**Brief:**
In the antiphon text, what is the choir's formation of two facing rows called?

**Source extract:**
____

Antiphon. Cum audisset, tone 5. When the people had heard that Jesus was coming to Jerusalem, they took branches of palms, and went forth to meet him, and the children cried out, saying, 'This is He Who is to come for the salvation of the world. He is our salvation, and the redemption of Israel. How great He is, to Whom Thrones and Dominions hasten. Fear not, daughter of Sion; behold, thy King cometh, sitting on an ass's colt, as it is written. Hail, O King, Creator of the world, Who art come to redeem us.

Antiphon. Ante sex, tone 8. Six days before the solemn feast of the pasch, when the Lord came into the city of Jerusalem, children ran to meet Him, and in their hands they carried branches of palms, and they cried out with a loud voice, saying, 'Osanna in the highest!'

Antiphon. Ante sex, tone 8. Six days before His Passion, the Lord came into the city of Jerusalem, and children ran to meet Him, and in their hands they carried branches of palms, and they cried out with a loud voice, saying, 'Osanna in the highest; Blessed art Thou, Who hast come in the multitude of Thy mercy; Osanna in the highest!'


Choir forms two rows, facing one another, on the north & south edges of the station (called a gantlet).

____

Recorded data
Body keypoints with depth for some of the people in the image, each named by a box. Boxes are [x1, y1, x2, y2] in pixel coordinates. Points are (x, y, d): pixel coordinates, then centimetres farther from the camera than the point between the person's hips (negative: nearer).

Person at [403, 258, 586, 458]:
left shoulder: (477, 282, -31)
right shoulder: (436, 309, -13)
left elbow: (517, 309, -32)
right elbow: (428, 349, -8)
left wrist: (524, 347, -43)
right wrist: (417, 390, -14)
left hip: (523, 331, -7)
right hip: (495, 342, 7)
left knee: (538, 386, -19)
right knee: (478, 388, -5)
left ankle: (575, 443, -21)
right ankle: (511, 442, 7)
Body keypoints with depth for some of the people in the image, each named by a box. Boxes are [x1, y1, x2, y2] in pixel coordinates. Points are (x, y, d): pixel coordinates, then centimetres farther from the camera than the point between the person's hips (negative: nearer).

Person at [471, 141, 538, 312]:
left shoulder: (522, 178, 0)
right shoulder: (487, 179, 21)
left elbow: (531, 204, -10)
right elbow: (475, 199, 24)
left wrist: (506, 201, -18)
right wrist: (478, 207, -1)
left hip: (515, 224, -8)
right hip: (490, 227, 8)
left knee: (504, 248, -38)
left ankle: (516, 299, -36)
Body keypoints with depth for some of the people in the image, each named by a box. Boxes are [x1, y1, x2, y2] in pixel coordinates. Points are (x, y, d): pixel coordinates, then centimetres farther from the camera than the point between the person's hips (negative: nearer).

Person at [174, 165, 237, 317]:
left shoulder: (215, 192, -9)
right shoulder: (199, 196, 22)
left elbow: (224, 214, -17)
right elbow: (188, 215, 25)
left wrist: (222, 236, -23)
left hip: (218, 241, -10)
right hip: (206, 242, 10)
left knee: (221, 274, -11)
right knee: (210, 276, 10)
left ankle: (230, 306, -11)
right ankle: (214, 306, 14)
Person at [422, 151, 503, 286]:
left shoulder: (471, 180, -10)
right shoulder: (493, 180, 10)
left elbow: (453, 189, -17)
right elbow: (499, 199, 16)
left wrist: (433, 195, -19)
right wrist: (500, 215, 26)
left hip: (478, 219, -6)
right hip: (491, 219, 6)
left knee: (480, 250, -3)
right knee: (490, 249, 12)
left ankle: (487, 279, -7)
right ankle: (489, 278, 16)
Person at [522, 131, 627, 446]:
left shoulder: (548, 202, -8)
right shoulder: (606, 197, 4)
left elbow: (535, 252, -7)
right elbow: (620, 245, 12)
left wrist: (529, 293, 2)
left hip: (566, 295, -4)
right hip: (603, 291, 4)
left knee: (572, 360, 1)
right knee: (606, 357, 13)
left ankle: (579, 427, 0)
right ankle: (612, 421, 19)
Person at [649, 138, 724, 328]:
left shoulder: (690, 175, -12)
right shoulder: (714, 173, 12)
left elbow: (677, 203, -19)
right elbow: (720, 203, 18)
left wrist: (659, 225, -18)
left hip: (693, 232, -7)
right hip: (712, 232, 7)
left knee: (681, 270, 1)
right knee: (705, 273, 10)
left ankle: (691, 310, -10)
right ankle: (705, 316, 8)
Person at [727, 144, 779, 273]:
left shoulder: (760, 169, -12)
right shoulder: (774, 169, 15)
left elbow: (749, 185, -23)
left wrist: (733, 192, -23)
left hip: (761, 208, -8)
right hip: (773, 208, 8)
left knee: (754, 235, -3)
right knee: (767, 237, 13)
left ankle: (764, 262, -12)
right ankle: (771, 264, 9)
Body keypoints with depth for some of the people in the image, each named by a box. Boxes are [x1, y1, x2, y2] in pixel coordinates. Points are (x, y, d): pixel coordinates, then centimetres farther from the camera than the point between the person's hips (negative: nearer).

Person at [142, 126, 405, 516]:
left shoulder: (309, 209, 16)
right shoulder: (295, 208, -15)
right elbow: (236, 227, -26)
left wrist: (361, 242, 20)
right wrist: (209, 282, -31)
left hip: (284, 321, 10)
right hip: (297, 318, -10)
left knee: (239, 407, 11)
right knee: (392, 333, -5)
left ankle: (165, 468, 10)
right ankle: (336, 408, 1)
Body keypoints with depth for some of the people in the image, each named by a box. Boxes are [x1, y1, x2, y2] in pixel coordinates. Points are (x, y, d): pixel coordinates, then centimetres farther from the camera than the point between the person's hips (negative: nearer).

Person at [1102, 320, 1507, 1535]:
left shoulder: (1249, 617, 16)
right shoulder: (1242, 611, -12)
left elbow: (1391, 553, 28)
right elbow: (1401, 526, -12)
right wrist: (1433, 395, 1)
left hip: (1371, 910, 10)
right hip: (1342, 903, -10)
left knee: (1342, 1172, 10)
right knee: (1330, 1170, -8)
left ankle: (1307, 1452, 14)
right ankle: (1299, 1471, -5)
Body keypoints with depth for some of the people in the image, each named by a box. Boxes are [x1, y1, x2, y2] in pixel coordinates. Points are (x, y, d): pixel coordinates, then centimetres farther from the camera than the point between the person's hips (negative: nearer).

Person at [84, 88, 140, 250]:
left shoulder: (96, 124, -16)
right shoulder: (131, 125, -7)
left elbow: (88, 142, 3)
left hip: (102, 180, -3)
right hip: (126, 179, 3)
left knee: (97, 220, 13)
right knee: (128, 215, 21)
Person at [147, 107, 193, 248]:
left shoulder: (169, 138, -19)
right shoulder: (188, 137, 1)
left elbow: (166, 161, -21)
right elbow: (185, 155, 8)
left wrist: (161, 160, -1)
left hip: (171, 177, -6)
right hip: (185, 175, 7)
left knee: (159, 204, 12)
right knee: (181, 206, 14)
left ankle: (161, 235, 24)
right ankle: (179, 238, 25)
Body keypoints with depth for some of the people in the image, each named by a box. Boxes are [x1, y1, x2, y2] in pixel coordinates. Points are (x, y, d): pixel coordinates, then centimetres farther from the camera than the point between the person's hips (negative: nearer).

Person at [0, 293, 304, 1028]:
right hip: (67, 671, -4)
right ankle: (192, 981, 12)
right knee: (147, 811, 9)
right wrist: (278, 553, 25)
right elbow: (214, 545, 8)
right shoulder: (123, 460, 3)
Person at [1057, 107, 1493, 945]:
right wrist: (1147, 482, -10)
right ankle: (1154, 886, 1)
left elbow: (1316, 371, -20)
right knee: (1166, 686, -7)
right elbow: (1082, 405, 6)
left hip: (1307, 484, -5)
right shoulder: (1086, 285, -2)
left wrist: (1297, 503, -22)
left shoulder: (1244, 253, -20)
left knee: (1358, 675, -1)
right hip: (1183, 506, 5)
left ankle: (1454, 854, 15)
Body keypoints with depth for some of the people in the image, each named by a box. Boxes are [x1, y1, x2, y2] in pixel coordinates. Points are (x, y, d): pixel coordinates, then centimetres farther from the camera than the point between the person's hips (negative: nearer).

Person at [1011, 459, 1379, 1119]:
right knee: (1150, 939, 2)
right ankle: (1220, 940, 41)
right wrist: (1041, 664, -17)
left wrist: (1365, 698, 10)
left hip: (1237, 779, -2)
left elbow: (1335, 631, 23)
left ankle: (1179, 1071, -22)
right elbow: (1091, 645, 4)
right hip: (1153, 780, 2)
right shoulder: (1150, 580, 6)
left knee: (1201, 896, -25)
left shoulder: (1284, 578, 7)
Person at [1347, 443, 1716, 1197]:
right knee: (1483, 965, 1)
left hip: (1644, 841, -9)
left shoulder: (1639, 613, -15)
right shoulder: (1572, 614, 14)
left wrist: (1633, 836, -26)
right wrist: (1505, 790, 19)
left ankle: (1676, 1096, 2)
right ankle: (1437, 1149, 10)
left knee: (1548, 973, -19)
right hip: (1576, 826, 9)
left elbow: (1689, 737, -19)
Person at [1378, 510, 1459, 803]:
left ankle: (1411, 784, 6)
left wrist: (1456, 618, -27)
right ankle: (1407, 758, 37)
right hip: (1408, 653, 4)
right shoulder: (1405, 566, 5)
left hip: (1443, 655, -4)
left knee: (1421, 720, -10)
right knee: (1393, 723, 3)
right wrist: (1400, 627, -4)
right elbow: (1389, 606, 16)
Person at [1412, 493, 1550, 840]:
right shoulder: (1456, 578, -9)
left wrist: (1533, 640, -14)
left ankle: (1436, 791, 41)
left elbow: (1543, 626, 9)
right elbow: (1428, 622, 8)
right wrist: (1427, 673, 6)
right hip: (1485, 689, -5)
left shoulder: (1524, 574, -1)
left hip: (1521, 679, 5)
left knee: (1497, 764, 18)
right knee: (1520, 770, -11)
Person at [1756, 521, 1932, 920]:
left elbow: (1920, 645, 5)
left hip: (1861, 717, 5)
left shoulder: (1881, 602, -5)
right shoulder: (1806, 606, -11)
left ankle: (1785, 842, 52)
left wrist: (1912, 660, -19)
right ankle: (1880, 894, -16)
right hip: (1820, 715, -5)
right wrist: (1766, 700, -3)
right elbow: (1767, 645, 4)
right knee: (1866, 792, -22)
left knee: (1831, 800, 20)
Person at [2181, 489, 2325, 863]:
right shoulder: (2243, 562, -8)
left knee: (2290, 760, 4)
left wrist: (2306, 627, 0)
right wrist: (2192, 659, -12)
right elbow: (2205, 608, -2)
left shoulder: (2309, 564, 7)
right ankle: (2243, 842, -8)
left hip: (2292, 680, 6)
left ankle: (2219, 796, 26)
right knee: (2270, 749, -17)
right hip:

____

**Finished exercise:**
A gantlet.